Lors d’un conseil des ministres dans l’après-midi, il a précisé qu’il laisserait les «décisions budgétaires majeures» à son successeur, avant d’annoncer une série de nominations pour regarnir les rangs d’un gouvernement décimé.
L’idée d’un intérim a été immédiatement dénoncée par l’opposition et certains poids lourds conservateurs. L’ex-Premier ministre John Major (1990-1997), a jugé «imprudent et peut-être intenable» que Boris Johnson reste «plus longtemps que nécessaire» à Downing Street. «Nous n’avons pas besoin d’un changement à la tête des Tories. Nous avons besoin d’un vrai changement de gouvernement», a fait valoir le chef de l’opposition Keir Starmer.
«Immensément fier»
Une majorité des Britanniques (56%) veulent aussi que l’intérim soit assurée par quelqu’un d’autre, selon un sondage YouGov. 77% pensent que Boris Johnson a eu raison de démissionner.
À l’image des sentiments que suscite Boris Johnson, les unes de la presse britannique affichent vendredi un large éventail: d’un affligé «Que diable ont-ils fait?» (Daily Mail), un reconnaissant «Merci» pour le Brexit (The Sun, Daily Express), au «Pire Premier ministre de tous les temps» (Daily Record), en passant par de plus sobres «Johnson jette l’éponge» (The Times) ou encore «C’est (presque) fini» (The Guardian).
En annonçant sa démission, Boris Johnson s’est dit «immensément fier» de son bilan, en évoquant notamment le Brexit, la campagne de vaccination anti-Covid et son soutien à l’Ukraine.
Après deux ans et 349 jours tumultueux au pouvoir, marqués par le Brexit dont il était le héros, la pandémie, l’invasion russe en Ukraine, une inflation record et une montée des conflits sociaux, Boris Johnson a été poussé vers la sortie par son propre camp, lassé par les scandales à répétition et ses mensonges.
«Bye Boris»
D’une popularité jadis inoxydable, le chef du gouvernement avait sombré dans les enquêtes d’opinion après une série de scandales, dont le «partygate», ces fêtes illégales organisées à Downing Street malgré les confinements anti-Covid.
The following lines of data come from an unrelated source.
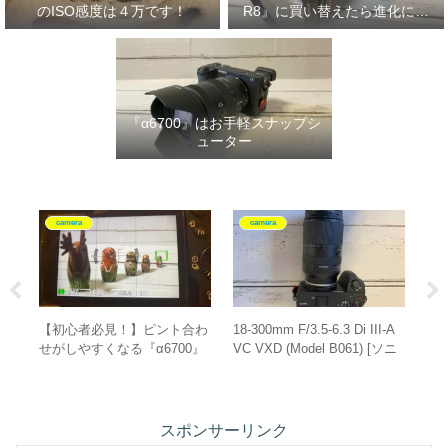
のISO感度は４万です！
R8』に買い替えたら進化に驚
いた‼
『α6700』はお手軽スナップシ
ューター
camera
camera
III-A
EOS RPユーザーのRF24-
『α6700』を買ったら揃えた
 [ソニ
105mm F4 L IS USMレビュ
いもの”10選”！
タリ！
ー
スポンサーリンク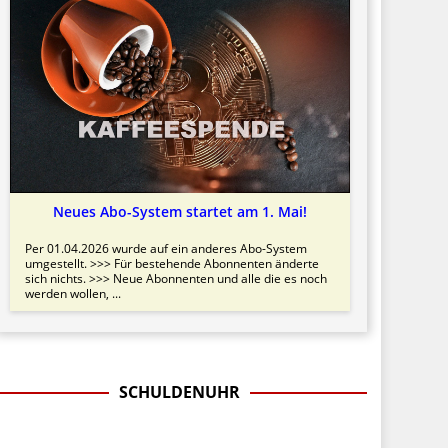
Neues Abo-System startet am 1. Mai!
Per 01.04.2026 wurde auf ein anderes Abo-System
umgestellt. >>> Für bestehende Abonnenten änderte
sich nichts. >>> Neue Abonnenten und alle die es noch
werden wollen, ...
SCHULDENUHR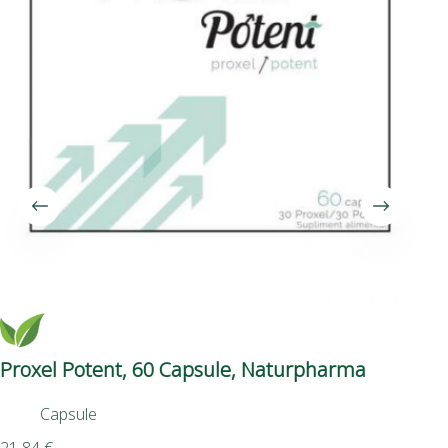
Proxel Potent, 60 Capsule, Naturpharma
Di
Su
Capsule
De
Sex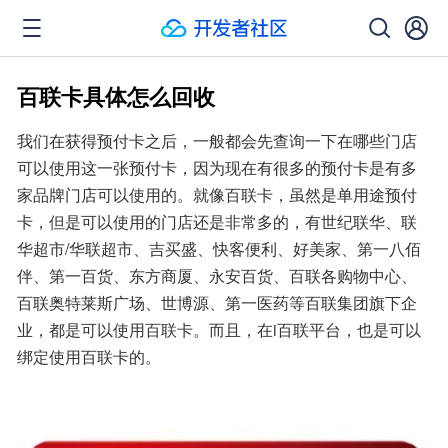
百联卡具体怎么回收
我们在获得预付卡之后，一般都会先查询一下在哪些门店
可以使用这一张预付卡，因为现在有很多的预付卡是有多
家品牌门店可以使用的。就像百联卡，虽然是单用途预付
卡，但是可以使用的门店还是非常多的，有世纪联华、联
华超市/华联超市、吉买盛、快客便利、好美家、第一八佰
伴、第一百货、东方商厦、永安百货、百联各购物中心、
百联奥特莱斯广场、世博源、第一医药等百联集团旗下企
业，都是可以使用百联卡。而且，在i百联平台，也是可以
绑定使用百联卡的。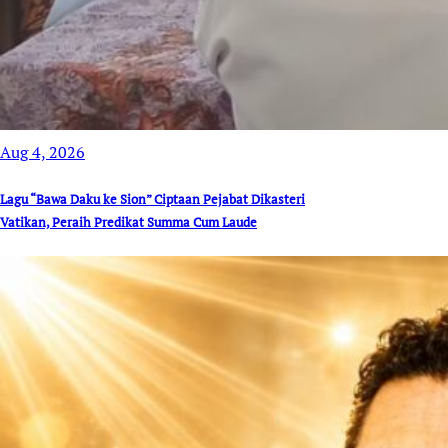
Aug 4, 2026
Lagu “Bawa Daku ke Sion” Ciptaan Pejabat Dikasteri
Vatikan, Peraih Predikat Summa Cum Laude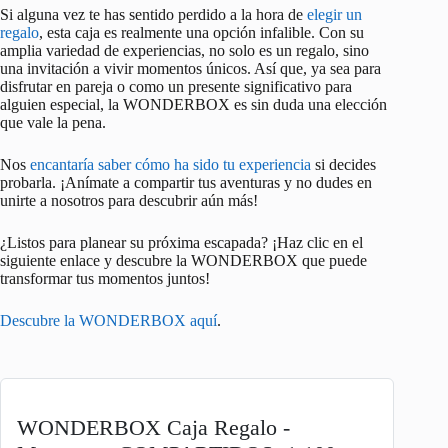
Si alguna vez te has sentido perdido a la hora de
elegir un
regalo
, esta caja es realmente una opción infalible. Con su
amplia variedad de experiencias, no solo es un regalo, sino
una invitación a vivir momentos únicos. Así que, ya sea para
disfrutar en pareja o como un presente significativo para
alguien especial, la WONDERBOX es sin duda una elección
que vale la pena.
Nos
encantaría saber cómo ha sido tu experiencia
si decides
probarla. ¡Anímate a compartir tus aventuras y no dudes en
unirte a nosotros para descubrir aún más!
¿Listos para planear su próxima escapada? ¡Haz clic en el
siguiente enlace y descubre la WONDERBOX que puede
transformar tus momentos juntos!
Descubre la WONDERBOX aquí
.
WONDERBOX Caja Regalo -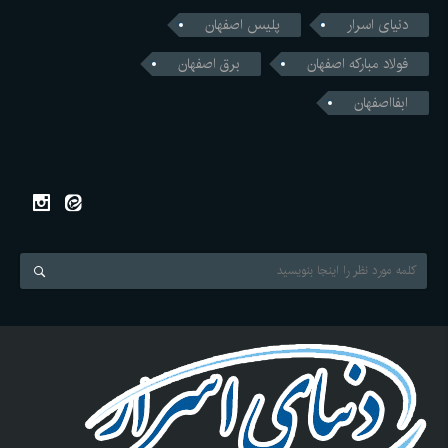
دنیای اسرار
پلیس اصفهان
فولاد مبارکه اصفهان
برق اصفهان
ابفااصفهان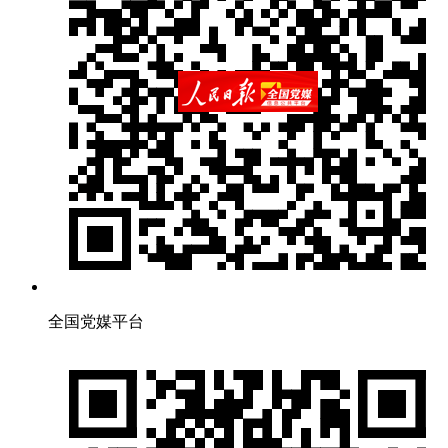
全国党媒平台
Boris Johnson avait varié dans ses explications, provoquant frustration puis colère jusque dans ses propres rangs. La police avait conclu qu’il avait enfreint la loi, mais il avait refusé de démissionner. Le mois dernier, il avait survécu à un vote de défiance, 40% des députés conservateurs refusant cependant de lui accorder leur confiance.
Les démissions mardi soir du ministre des Finances Rishi Sunak et du ministre de la Santé Sajid Javid avaient sonné l’hallali, après un nouveau scandale sexuel impliquant le «whip» adjoint chargé de la discipline des députés conservateurs, que Boris Johnson avait nommé en février, «oubliant» des accusations passées de même type.
Mercredi soir, plusieurs ministres s’étaient rendus à Downing Street pour essayer, en vain, de le convaincre qu’ayant perdu la confiance du Parti conservateur, il devait démissionner pour son bien et celui du pays. La séance hebdomadaire de questions à la Chambre s’était terminée par un «Bye Boris» moqueur répété par plusieurs élus.
«Nouvelle page»
Après l’annonce de sa démission, Boris Johnson a téléphoné au président ukrainien Volodymyr Zelensky. La présidence ukrainienne l’a remercié pour son soutien «dans les moments les plus difficiles».
Son départ est «une opportunité pour revenir à l’esprit véritable du partenariat et du respect mutuel dont nous avons besoin», a de son côté estimé le Premier ministre irlandais Micheal Martin, alors que les relations entre Dublin et Londres sont tendues au sujet de l’Irlande du Nord. Après des années de relations houleuses, l’Union européenne espère aussi que le départ du champion du Brexit sera l’occasion de renouer le dialogue avec Londres sur l’Irlande du Nord.
Officiellement, la Commission européenne s’est refusée à tout commentaire, mais pour l’ancien négociateur en chef de l’UE pour le Brexit, Michel Barnier, «le départ de Boris Johnson ouvre une nouvelle page dans les relations avec la Grande-Bretagne».